To do. Please output the entries that follow exactly, without a single image.

Joint position lists
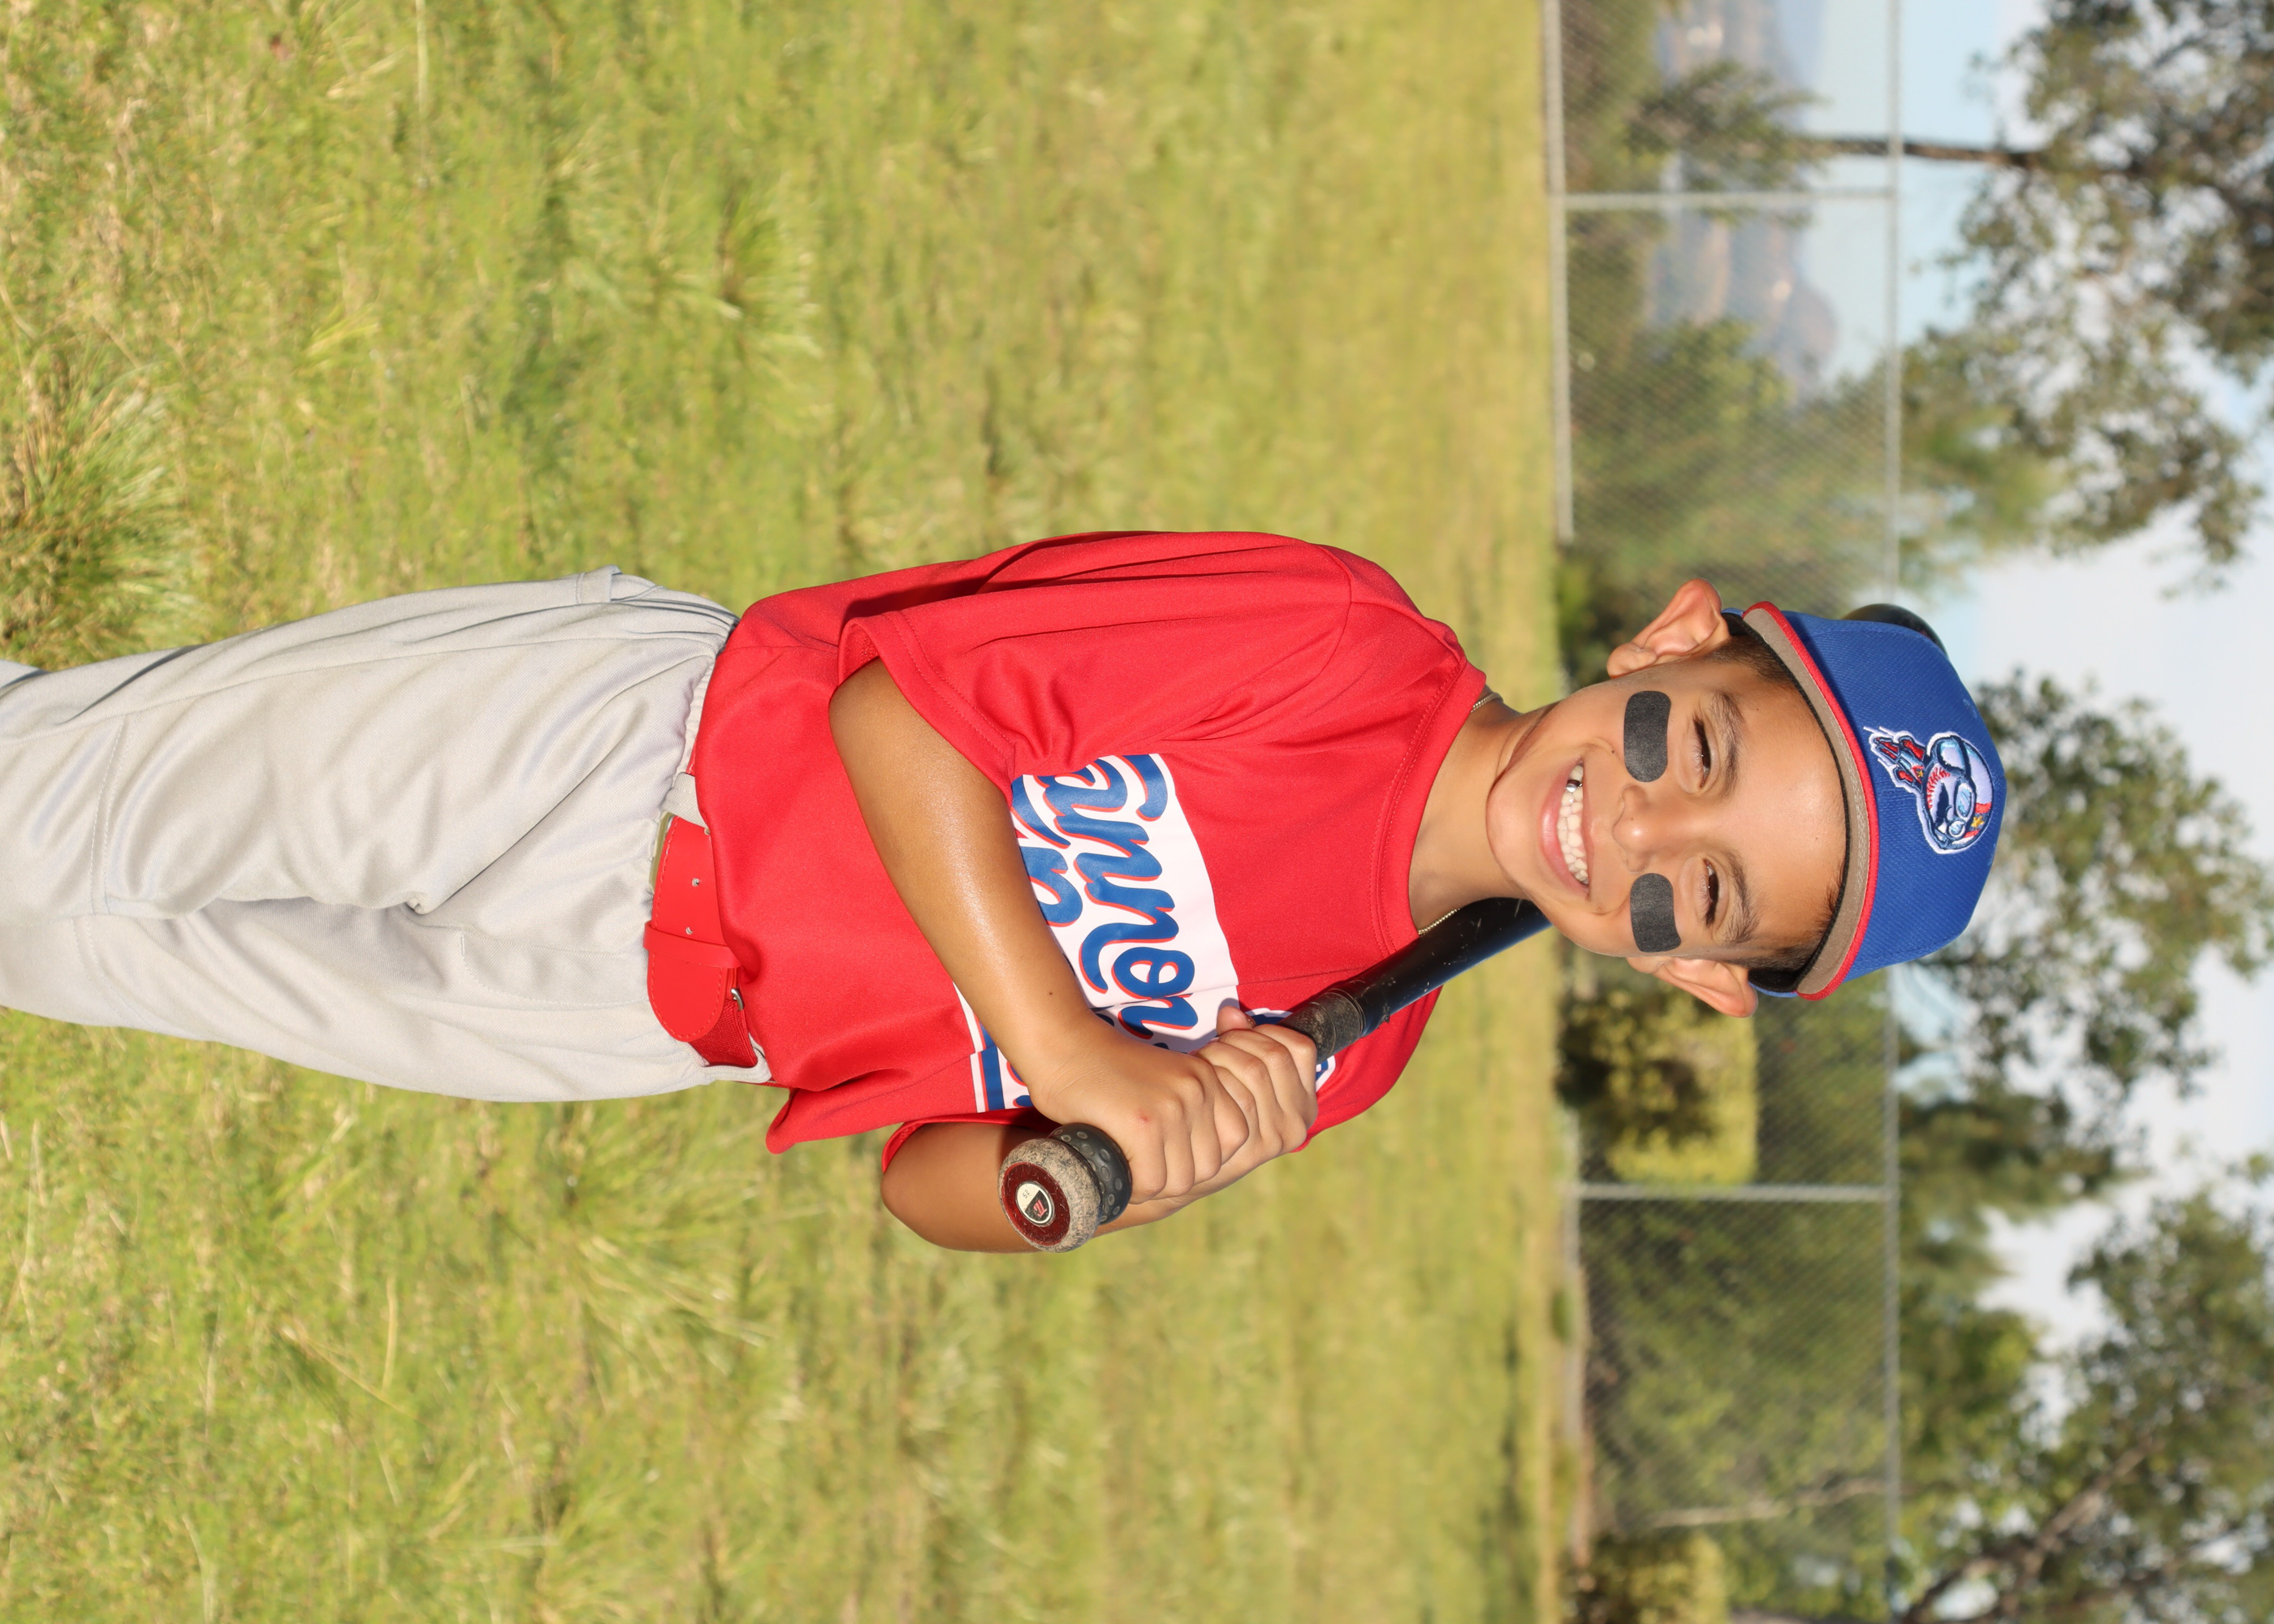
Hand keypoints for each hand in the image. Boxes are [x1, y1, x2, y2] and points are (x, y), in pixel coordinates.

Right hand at [1020, 1003, 1319, 1206]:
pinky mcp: (1144, 1123)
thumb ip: (1190, 1108)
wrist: (1062, 1043)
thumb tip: (1208, 1164)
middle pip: (1210, 1165)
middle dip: (1176, 1175)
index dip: (1201, 1155)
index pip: (1235, 1139)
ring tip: (1126, 1166)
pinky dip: (1133, 1186)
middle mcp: (1198, 1090)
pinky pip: (1152, 1181)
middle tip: (1141, 1165)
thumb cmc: (1106, 1069)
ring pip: (1182, 1179)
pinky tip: (1113, 1167)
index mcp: (1208, 1078)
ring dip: (1153, 1184)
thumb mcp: (1165, 1080)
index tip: (1167, 1152)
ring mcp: (1173, 1106)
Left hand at [1187, 1002, 1318, 1189]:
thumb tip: (1230, 1012)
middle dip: (1236, 1041)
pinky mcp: (1253, 1147)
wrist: (1188, 1170)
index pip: (1299, 1047)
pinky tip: (1198, 1084)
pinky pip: (1236, 1092)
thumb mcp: (1237, 1077)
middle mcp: (1299, 1121)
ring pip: (1254, 1068)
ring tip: (1201, 1064)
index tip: (1236, 1037)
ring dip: (1220, 1056)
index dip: (1264, 1032)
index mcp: (1304, 1102)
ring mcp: (1278, 1136)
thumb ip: (1240, 1042)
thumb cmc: (1214, 1115)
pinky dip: (1214, 1076)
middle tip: (1211, 1049)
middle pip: (1273, 1055)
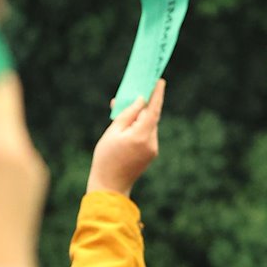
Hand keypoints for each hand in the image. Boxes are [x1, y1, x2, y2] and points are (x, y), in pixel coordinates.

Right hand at [87, 80, 165, 196]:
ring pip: (149, 126)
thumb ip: (128, 114)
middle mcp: (151, 142)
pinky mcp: (151, 154)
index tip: (160, 81)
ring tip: (123, 111)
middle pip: (151, 117)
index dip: (157, 94)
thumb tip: (141, 101)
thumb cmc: (107, 157)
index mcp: (141, 136)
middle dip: (143, 105)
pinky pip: (147, 134)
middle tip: (135, 91)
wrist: (110, 186)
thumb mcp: (113, 132)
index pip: (153, 110)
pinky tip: (127, 127)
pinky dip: (139, 127)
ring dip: (139, 117)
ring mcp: (153, 149)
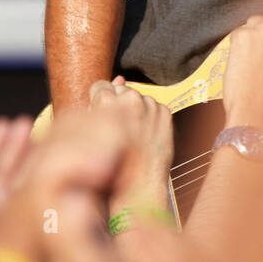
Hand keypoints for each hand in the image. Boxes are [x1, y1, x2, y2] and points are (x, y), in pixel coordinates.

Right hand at [88, 77, 173, 212]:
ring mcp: (150, 105)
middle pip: (120, 90)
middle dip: (118, 103)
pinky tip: (145, 136)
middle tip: (119, 129)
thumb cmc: (112, 163)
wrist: (139, 184)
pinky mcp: (165, 113)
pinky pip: (154, 108)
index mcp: (107, 101)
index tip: (102, 114)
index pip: (101, 86)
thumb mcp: (97, 131)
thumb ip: (101, 103)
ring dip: (135, 110)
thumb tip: (119, 77)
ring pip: (138, 99)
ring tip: (133, 136)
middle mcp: (131, 99)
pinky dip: (150, 118)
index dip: (99, 100)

Output for this exercise.
Hand keypoints for each hand in the image. Boxes are [x1, y1, x2, y2] and points are (x, y), in pixel coordinates.

Right hand at [1020, 1003, 1319, 1206]:
pinky mcp: (1144, 1123)
thumb ip: (1190, 1108)
wrist: (1062, 1043)
thumb tip: (1208, 1164)
middle pip: (1210, 1165)
middle dip: (1176, 1175)
index dip: (1201, 1155)
index pip: (1235, 1139)
ring tip: (1126, 1166)
pinky dip: (1133, 1186)
middle mcp: (1198, 1090)
pinky pip: (1152, 1181)
middle tip: (1141, 1165)
thumb cmc: (1106, 1069)
ring pip: (1182, 1179)
pinky tip: (1113, 1167)
index mcp: (1208, 1078)
ring dip: (1153, 1184)
thumb mcp: (1165, 1080)
index tip: (1167, 1152)
ring mcp: (1173, 1106)
Left hand at [1187, 1002, 1318, 1189]:
thumb tip: (1230, 1012)
middle dip: (1236, 1041)
pinky mcp: (1253, 1147)
wrist: (1188, 1170)
index pip: (1299, 1047)
pinky tip: (1198, 1084)
pinky pip: (1236, 1092)
thumb mcp: (1237, 1077)
middle mcp: (1299, 1121)
ring pip: (1254, 1068)
ring tip: (1201, 1064)
index tip: (1236, 1037)
ring dip: (1220, 1056)
index dip: (1264, 1032)
index mcp: (1304, 1102)
ring mcp: (1278, 1136)
thumb ip: (1240, 1042)
thumb cmc: (1214, 1115)
pinky dip: (1214, 1076)
middle tip: (1211, 1049)
middle pip: (1273, 1055)
Hand keypoints for each hand in the image. Boxes are [x1, y1, x2, y2] and points are (x, y), in pixel coordinates.

Right hand at [87, 80, 165, 196]:
ring pip: (149, 126)
thumb ip: (128, 114)
middle mcp: (151, 142)
pinky mcp: (151, 154)
index tip: (160, 81)
ring tip: (123, 111)
middle pip: (151, 117)
index dip: (157, 94)
thumb tip: (141, 101)
thumb cmc: (107, 157)
index mcp: (141, 136)
middle dip: (143, 105)
pinky pip: (147, 134)
middle tip: (135, 91)
wrist: (110, 186)
thumb mcp: (113, 132)
index pip: (153, 110)
pinky tip: (127, 127)
pinky dip: (139, 127)
ring dip: (139, 117)
ring mcp: (153, 149)
Hand keypoints for each hand in the image. Boxes are [x1, y1, x2, y2] and points are (x, y), in pixel coordinates.

Right hand at [88, 77, 173, 212]:
ring mcp: (150, 105)
middle pip: (120, 90)
middle dip: (118, 103)
pinky tip: (145, 136)
middle tip: (119, 129)
thumb cmc: (112, 163)
wrist: (139, 184)
pinky mcp: (165, 113)
pinky pip: (154, 108)
index mcp: (107, 101)
index tip: (102, 114)
index pip: (101, 86)
thumb mcp: (97, 131)
thumb ip: (101, 103)
ring dip: (135, 110)
thumb tip: (119, 77)
ring pip: (138, 99)
ring tip: (133, 136)
middle mcp: (131, 99)
pinky dip: (150, 118)
index dip: (99, 100)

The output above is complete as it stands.